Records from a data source
────────────────
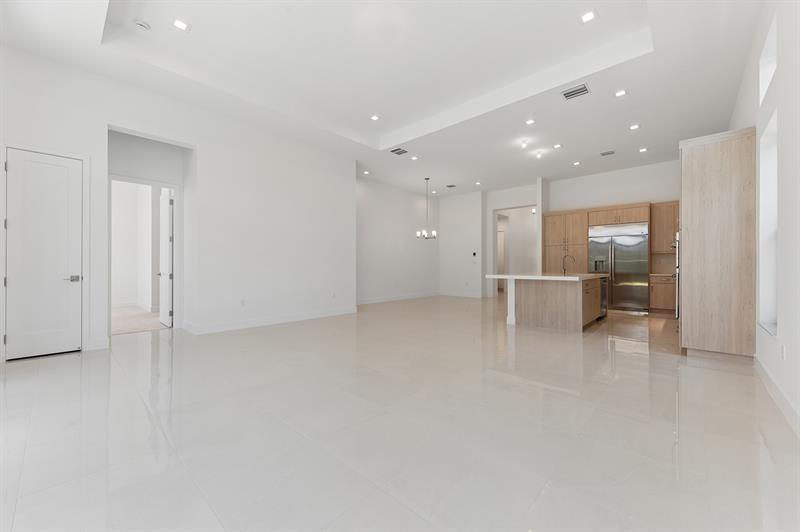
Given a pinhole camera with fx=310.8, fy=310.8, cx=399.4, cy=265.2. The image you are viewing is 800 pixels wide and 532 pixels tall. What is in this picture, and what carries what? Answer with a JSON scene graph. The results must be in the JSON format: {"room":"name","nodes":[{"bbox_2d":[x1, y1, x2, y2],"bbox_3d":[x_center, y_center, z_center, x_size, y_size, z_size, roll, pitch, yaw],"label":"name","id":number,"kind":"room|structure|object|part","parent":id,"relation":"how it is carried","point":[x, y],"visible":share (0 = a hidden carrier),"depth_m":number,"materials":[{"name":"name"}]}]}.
{"room":"living room","nodes":[
{"label":"living room","id":0,"kind":"room"},
{"bbox_2d":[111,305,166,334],"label":"carpet floor","id":1,"kind":"structure","parent":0,"point":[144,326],"depth_m":6.06,"materials":[{"name":"beige carpet"}]},
{"bbox_2d":[0,44,355,358],"bbox_3d":[-3.257,-0.734,5.213,0.474,3.642,6.015,0,0,42],"label":"left wall","id":2,"kind":"structure","parent":0,"point":[196,141],"depth_m":5.17,"materials":[{"name":"white paint"}]},
{"bbox_2d":[8,147,81,359],"bbox_3d":[-4.299,-0.129,3.761,0.102,2.430,0.612,0,0,42],"label":"white door","id":3,"kind":"structure","parent":2,"relation":"in","point":[19,165],"depth_m":3.75,"materials":[{"name":"white paint"}]},
{"bbox_3d":[-4.074,0.169,3.905,0.138,0.077,0.149,0,0,42],"label":"lever handle","id":4,"kind":"part","parent":3,"relation":"part of","materials":[{"name":"silver metal"}]},
{"bbox_2d":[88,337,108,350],"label":"baseboard","id":5,"kind":"structure","parent":2,"relation":"attached to","point":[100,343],"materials":[{"name":"white paint"}]},
{"bbox_2d":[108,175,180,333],"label":"door frame","id":6,"kind":"structure","parent":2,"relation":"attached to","point":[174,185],"depth_m":5.37,"materials":[{"name":"white paint"}]},
{"bbox_2d":[158,187,173,326],"bbox_3d":[-4.373,-0.162,5.808,0.768,2.469,0.159,0,0,42],"label":"open door","id":7,"kind":"structure","parent":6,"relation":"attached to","point":[165,234],"depth_m":5.63,"materials":[{"name":"white paint"}]},
{"bbox_2d":[240,299,245,306],"bbox_3d":[-2.742,0.652,5.417,0.012,0.125,0.077,0,0,42],"label":"wall socket","id":8,"kind":"object","parent":2,"relation":"attached to","point":[241,303],"visible":0.99,"depth_m":5.41,"materials":[{"name":"white plastic"}]},
{"bbox_2d":[184,306,357,334],"bbox_3d":[-2.252,1.024,5.947,0.018,0.131,3.404,0,0,42],"label":"baseboard","id":9,"kind":"structure","parent":2,"relation":"attached to","point":[331,314],"depth_m":5.67,"materials":[{"name":"white paint"}]},
{"bbox_2d":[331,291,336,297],"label":"wall socket","id":10,"kind":"object","parent":2,"relation":"attached to","point":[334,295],"visible":0.99,"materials":[{"name":"white plastic"}]},
{"bbox_2d":[0,0,761,196],"bbox_3d":[0.799,-2.638,7.216,9.366,0.332,14.913,0,0,42],"label":"ceiling","id":11,"kind":"structure","parent":0,"point":[630,117],"depth_m":4.19,"materials":[{"name":"white paint"}]},
{"bbox_2d":[133,19,150,30],"bbox_3d":[-2.970,-2.764,3.588,0.148,0.043,0.147,0,0,42],"label":"smoke detector","id":12,"kind":"object","parent":11,"relation":"attached to","point":[140,24],"visible":0.99,"depth_m":3.56,"materials":[{"name":"white"}]},
{"bbox_2d":[172,18,189,30],"bbox_3d":[-2.525,-2.778,3.590,0.172,0.008,0.179,0,0,42],"label":"recessed light","id":13,"kind":"object","parent":11,"relation":"in","point":[180,25],"visible":0.99,"depth_m":3.58,"materials":[{"name":"white"}]},
{"bbox_2d":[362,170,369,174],"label":"recessed light","id":14,"kind":"object","parent":11,"relation":"in","point":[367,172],"visible":0.98,"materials":[{"name":"white"}]},
{"bbox_2d":[370,114,379,120],"bbox_3d":[-0.468,-2.754,5.795,0.183,0.009,0.181,0,0,42],"label":"recessed light","id":15,"kind":"object","parent":11,"relation":"in","point":[374,118],"visible":0.98,"depth_m":5.79,"materials":[{"name":"white"}]},
{"bbox_2d":[389,147,407,154],"bbox_3d":[-0.020,-2.457,6.706,0.341,0.011,0.339,0,0,42],"label":"air vent","id":16,"kind":"object","parent":11,"relation":"attached to","point":[393,151],"visible":0.99,"depth_m":6.69,"materials":[{"name":"metal"}]},
{"bbox_2d":[410,155,418,160],"bbox_3d":[0.341,-2.476,7.164,0.174,0.013,0.173,0,0,42],"label":"recessed light","id":17,"kind":"object","parent":11,"relation":"in","point":[414,158],"visible":0.99,"depth_m":7.16,"materials":[{"name":"white"}]},
{"bbox_2d":[415,177,436,239],"bbox_3d":[0.762,-1.620,8.913,0.578,1.712,0.578,0,0,42],"label":"chandelier","id":18,"kind":"object","parent":11,"relation":"hanging from","point":[432,233],"visible":1,"depth_m":8.88,"materials":[{"name":"silver metal"}]},
{"bbox_2d":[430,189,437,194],"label":"recessed light","id":19,"kind":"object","parent":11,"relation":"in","point":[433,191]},
{"bbox_2d":[445,183,456,187],"bbox_3d":[1.567,-2.441,9.550,0.317,0.016,0.289,0,0,42],"label":"ceiling vent","id":20,"kind":"object","parent":11,"relation":"in","point":[450,186],"visible":0.99,"depth_m":9.52,"materials":[{"name":"metal"}]},
{"bbox_2d":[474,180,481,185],"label":"recessed light","id":21,"kind":"object","parent":11,"relation":"in","point":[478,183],"visible":0.98,"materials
────────────────
#### AIM OF THE EXERCISE
The entries are to be restated word for word, with pictures omitted.

#### SOLUTION FOR THIS EXERCISE
Given a pinhole camera with fx=310.8, fy=310.8, cx=399.4, cy=265.2. The image you are viewing is 800 pixels wide and 532 pixels tall. What is in this picture, and what carries what? Answer with a JSON scene graph. The results must be in the JSON format: {"room":"name","nodes":[{"bbox_2d":[x1, y1, x2, y2],"bbox_3d":[x_center, y_center, z_center, x_size, y_size, z_size, roll, pitch, yaw],"label":"name","id":number,"kind":"room|structure|object|part","parent":id,"relation":"how it is carried","point":[x, y],"visible":share (0 = a hidden carrier),"depth_m":number,"materials":[{"name":"name"}]}]}.
{"room":"living room","nodes":[
{"label":"living room","id":0,"kind":"room"},
{"bbox_2d":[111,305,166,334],"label":"carpet floor","id":1,"kind":"structure","parent":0,"point":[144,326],"depth_m":6.06,"materials":[{"name":"beige carpet"}]},
{"bbox_2d":[0,44,355,358],"bbox_3d":[-3.257,-0.734,5.213,0.474,3.642,6.015,0,0,42],"label":"left wall","id":2,"kind":"structure","parent":0,"point":[196,141],"depth_m":5.17,"materials":[{"name":"white paint"}]},
{"bbox_2d":[8,147,81,359],"bbox_3d":[-4.299,-0.129,3.761,0.102,2.430,0.612,0,0,42],"label":"white door","id":3,"kind":"structure","parent":2,"relation":"in","point":[19,165],"depth_m":3.75,"materials":[{"name":"white paint"}]},
{"bbox_3d":[-4.074,0.169,3.905,0.138,0.077,0.149,0,0,42],"label":"lever handle","id":4,"kind":"part","parent":3,"relation":"part of","materials":[{"name":"silver metal"}]},
{"bbox_2d":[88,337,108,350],"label":"baseboard","id":5,"kind":"structure","parent":2,"relation":"attached to","point":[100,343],"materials":[{"name":"white paint"}]},
{"bbox_2d":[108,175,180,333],"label":"door frame","id":6,"kind":"structure","parent":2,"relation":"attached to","point":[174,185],"depth_m":5.37,"materials":[{"name":"white paint"}]},
{"bbox_2d":[158,187,173,326],"bbox_3d":[-4.373,-0.162,5.808,0.768,2.469,0.159,0,0,42],"label":"open door","id":7,"kind":"structure","parent":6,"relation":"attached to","point":[165,234],"depth_m":5.63,"materials":[{"name":"white paint"}]},
{"bbox_2d":[240,299,245,306],"bbox_3d":[-2.742,0.652,5.417,0.012,0.125,0.077,0,0,42],"label":"wall socket","id":8,"kind":"object","parent":2,"relation":"attached to","point":[241,303],"visible":0.99,"depth_m":5.41,"materials":[{"name":"white plastic"}]},
{"bbox_2d":[184,306,357,334],"bbox_3d":[-2.252,1.024,5.947,0.018,0.131,3.404,0,0,42],"label":"baseboard","id":9,"kind":"structure","parent":2,"relation":"attached to","point":[331,314],"depth_m":5.67,"materials":[{"name":"white paint"}]},
{"bbox_2d":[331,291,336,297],"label":"wall socket","id":10,"kind":"object","parent":2,"relation":"attached to","point":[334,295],"visible":0.99,"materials":[{"name":"white plastic"}]},
{"bbox_2d":[0,0,761,196],"bbox_3d":[0.799,-2.638,7.216,9.366,0.332,14.913,0,0,42],"label":"ceiling","id":11,"kind":"structure","parent":0,"point":[630,117],"depth_m":4.19,"materials":[{"name":"white paint"}]},
{"bbox_2d":[133,19,150,30],"bbox_3d":[-2.970,-2.764,3.588,0.148,0.043,0.147,0,0,42],"label":"smoke detector","id":12,"kind":"object","parent":11,"relation":"attached to","point":[140,24],"visible":0.99,"depth_m":3.56,"materials":[{"name":"white"}]},
{"bbox_2d":[172,18,189,30],"bbox_3d":[-2.525,-2.778,3.590,0.172,0.008,0.179,0,0,42],"label":"recessed light","id":13,"kind":"object","parent":11,"relation":"in","point":[180,25],"visible":0.99,"depth_m":3.58,"materials":[{"name":"white"}]},
{"bbox_2d":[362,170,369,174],"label":"recessed light","id":14,"kind":"object","parent":11,"relation":"in","point":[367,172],"visible":0.98,"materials":[{"name":"white"}]},
{"bbox_2d":[370,114,379,120],"bbox_3d":[-0.468,-2.754,5.795,0.183,0.009,0.181,0,0,42],"label":"recessed light","id":15,"kind":"object","parent":11,"relation":"in","point":[374,118],"visible":0.98,"depth_m":5.79,"materials":[{"name":"white"}]},
{"bbox_2d":[389,147,407,154],"bbox_3d":[-0.020,-2.457,6.706,0.341,0.011,0.339,0,0,42],"label":"air vent","id":16,"kind":"object","parent":11,"relation":"attached to","point":[393,151],"visible":0.99,"depth_m":6.69,"materials":[{"name":"metal"}]},
{"bbox_2d":[410,155,418,160],"bbox_3d":[0.341,-2.476,7.164,0.174,0.013,0.173,0,0,42],"label":"recessed light","id":17,"kind":"object","parent":11,"relation":"in","point":[414,158],"visible":0.99,"depth_m":7.16,"materials":[{"name":"white"}]},
{"bbox_2d":[415,177,436,239],"bbox_3d":[0.762,-1.620,8.913,0.578,1.712,0.578,0,0,42],"label":"chandelier","id":18,"kind":"object","parent":11,"relation":"hanging from","point":[432,233],"visible":1,"depth_m":8.88,"materials":[{"name":"silver metal"}]},
{"bbox_2d":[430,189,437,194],"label":"recessed light","id":19,"kind":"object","parent":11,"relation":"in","point":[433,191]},
{"bbox_2d":[445,183,456,187],"bbox_3d":[1.567,-2.441,9.550,0.317,0.016,0.289,0,0,42],"label":"ceiling vent","id":20,"kind":"object","parent":11,"relation":"in","point":[450,186],"visible":0.99,"depth_m":9.52,"materials":[{"name":"metal"}]},
{"bbox_2d":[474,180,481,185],"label":"recessed light","id":21,"kind":"object","parent":11,"relation":"in","point":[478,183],"visible":0.98,"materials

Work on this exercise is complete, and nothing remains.